# [What to work on]
Repeat only the lines below from the one containing "of human breast" through the one containing "cells show no", inclusive, exactly as written.

----------

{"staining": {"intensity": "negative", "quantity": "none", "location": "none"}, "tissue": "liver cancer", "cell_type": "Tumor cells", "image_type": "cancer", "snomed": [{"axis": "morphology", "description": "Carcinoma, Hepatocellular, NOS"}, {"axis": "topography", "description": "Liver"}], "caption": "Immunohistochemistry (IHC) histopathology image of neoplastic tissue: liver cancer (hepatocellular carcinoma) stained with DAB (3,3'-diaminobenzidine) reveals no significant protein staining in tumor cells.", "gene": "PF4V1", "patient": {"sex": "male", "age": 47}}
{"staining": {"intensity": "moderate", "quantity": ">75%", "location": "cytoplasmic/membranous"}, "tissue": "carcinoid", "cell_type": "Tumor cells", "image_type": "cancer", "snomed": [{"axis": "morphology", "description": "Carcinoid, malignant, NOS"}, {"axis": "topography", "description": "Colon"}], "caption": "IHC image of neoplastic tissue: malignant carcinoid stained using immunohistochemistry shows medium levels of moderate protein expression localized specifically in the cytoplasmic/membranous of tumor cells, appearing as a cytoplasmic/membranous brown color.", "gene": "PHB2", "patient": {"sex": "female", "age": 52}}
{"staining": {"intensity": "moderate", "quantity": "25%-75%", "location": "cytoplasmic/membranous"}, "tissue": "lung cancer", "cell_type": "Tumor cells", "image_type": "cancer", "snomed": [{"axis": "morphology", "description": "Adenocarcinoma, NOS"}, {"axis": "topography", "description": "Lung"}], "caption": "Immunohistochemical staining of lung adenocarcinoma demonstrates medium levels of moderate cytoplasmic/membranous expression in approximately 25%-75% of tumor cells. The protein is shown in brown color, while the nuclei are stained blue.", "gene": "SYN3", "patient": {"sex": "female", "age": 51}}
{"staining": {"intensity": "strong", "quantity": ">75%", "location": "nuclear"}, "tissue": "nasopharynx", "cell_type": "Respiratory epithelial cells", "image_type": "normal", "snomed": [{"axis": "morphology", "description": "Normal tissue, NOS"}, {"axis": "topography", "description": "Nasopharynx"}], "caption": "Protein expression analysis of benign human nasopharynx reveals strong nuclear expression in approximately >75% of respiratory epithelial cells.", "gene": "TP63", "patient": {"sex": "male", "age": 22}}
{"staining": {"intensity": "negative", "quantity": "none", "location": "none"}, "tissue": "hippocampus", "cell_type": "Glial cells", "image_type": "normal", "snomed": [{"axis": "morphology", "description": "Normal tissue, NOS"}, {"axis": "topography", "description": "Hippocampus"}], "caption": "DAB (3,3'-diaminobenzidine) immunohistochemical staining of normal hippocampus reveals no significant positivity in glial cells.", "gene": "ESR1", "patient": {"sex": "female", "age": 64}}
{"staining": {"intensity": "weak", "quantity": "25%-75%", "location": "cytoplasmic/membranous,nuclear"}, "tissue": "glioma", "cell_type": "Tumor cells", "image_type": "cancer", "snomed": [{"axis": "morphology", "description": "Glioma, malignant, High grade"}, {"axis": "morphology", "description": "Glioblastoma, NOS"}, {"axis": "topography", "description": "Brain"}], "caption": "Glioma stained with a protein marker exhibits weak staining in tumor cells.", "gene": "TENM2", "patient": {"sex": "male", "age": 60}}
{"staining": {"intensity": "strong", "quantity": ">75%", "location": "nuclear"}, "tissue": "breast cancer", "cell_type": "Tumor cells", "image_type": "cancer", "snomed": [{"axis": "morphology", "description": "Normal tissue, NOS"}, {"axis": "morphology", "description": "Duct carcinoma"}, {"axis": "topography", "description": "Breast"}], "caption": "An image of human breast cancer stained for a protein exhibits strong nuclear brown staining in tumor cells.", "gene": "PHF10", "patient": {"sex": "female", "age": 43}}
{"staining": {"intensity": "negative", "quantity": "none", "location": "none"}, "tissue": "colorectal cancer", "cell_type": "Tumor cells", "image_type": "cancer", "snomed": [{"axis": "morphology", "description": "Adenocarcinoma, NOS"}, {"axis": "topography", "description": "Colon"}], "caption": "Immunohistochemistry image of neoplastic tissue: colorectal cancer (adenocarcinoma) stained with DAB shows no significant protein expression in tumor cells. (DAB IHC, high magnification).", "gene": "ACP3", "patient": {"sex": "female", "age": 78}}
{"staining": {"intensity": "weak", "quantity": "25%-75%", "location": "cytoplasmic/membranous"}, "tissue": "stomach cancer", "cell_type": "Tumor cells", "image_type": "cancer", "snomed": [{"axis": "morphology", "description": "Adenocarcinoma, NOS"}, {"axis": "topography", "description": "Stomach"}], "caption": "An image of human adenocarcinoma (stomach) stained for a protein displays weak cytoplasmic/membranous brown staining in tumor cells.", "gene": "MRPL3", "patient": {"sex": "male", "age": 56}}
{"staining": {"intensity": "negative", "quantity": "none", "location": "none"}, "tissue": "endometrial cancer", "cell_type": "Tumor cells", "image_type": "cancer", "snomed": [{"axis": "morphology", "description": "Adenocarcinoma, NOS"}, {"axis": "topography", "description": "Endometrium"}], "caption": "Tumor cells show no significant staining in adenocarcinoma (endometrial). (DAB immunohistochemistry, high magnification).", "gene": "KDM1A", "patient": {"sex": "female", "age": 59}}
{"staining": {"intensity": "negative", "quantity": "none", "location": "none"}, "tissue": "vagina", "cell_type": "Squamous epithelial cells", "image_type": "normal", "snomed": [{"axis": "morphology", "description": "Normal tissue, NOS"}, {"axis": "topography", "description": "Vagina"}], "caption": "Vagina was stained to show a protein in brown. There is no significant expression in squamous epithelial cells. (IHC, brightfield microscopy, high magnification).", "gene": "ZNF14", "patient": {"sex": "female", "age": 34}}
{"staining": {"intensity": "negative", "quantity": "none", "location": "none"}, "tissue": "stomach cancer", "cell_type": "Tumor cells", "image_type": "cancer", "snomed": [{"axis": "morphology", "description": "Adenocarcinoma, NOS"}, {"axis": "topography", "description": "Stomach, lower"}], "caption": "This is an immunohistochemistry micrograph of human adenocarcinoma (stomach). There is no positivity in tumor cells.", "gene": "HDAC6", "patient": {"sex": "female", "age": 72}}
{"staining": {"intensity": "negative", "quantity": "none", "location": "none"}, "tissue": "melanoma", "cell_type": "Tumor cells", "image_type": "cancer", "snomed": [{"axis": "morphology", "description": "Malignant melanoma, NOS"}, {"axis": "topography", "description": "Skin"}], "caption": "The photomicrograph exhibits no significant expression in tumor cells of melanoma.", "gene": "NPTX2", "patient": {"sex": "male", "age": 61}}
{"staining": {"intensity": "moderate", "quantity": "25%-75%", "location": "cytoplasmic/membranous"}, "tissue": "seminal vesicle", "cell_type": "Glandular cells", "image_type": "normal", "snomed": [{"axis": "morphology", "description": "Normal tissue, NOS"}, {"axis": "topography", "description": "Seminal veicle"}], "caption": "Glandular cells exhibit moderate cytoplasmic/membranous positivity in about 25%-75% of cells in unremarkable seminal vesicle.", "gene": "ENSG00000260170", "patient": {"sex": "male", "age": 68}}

----------

# [Result of this task]
{"staining": {"intensity": "strong", "quantity": ">75%", "location": "nuclear"}, "tissue": "breast cancer", "cell_type": "Tumor cells", "image_type": "cancer", "snomed": [{"axis": "morphology", "description": "Normal tissue, NOS"}, {"axis": "morphology", "description": "Duct carcinoma"}, {"axis": "topography", "description": "Breast"}], "caption": "An image of human breast cancer stained for a protein exhibits strong nuclear brown staining in tumor cells.", "gene": "PHF10", "patient": {"sex": "female", "age": 43}}
{"staining": {"intensity": "negative", "quantity": "none", "location": "none"}, "tissue": "colorectal cancer", "cell_type": "Tumor cells", "image_type": "cancer", "snomed": [{"axis": "morphology", "description": "Adenocarcinoma, NOS"}, {"axis": "topography", "description": "Colon"}], "caption": "Immunohistochemistry image of neoplastic tissue: colorectal cancer (adenocarcinoma) stained with DAB shows no significant protein expression in tumor cells. (DAB IHC, high magnification).", "gene": "ACP3", "patient": {"sex": "female", "age": 78}}
{"staining": {"intensity": "weak", "quantity": "25%-75%", "location": "cytoplasmic/membranous"}, "tissue": "stomach cancer", "cell_type": "Tumor cells", "image_type": "cancer", "snomed": [{"axis": "morphology", "description": "Adenocarcinoma, NOS"}, {"axis": "topography", "description": "Stomach"}], "caption": "An image of human adenocarcinoma (stomach) stained for a protein displays weak cytoplasmic/membranous brown staining in tumor cells.", "gene": "MRPL3", "patient": {"sex": "male", "age": 56}}
{"staining": {"intensity": "negative", "quantity": "none", "location": "none"}, "tissue": "endometrial cancer", "cell_type": "Tumor cells", "image_type": "cancer", "snomed": [{"axis": "morphology", "description": "Adenocarcinoma, NOS"}, {"axis": "topography", "description": "Endometrium"}], "caption": "Tumor cells show no significant staining in adenocarcinoma (endometrial). (DAB immunohistochemistry, high magnification).", "gene": "KDM1A", "patient": {"sex": "female", "age": 59}}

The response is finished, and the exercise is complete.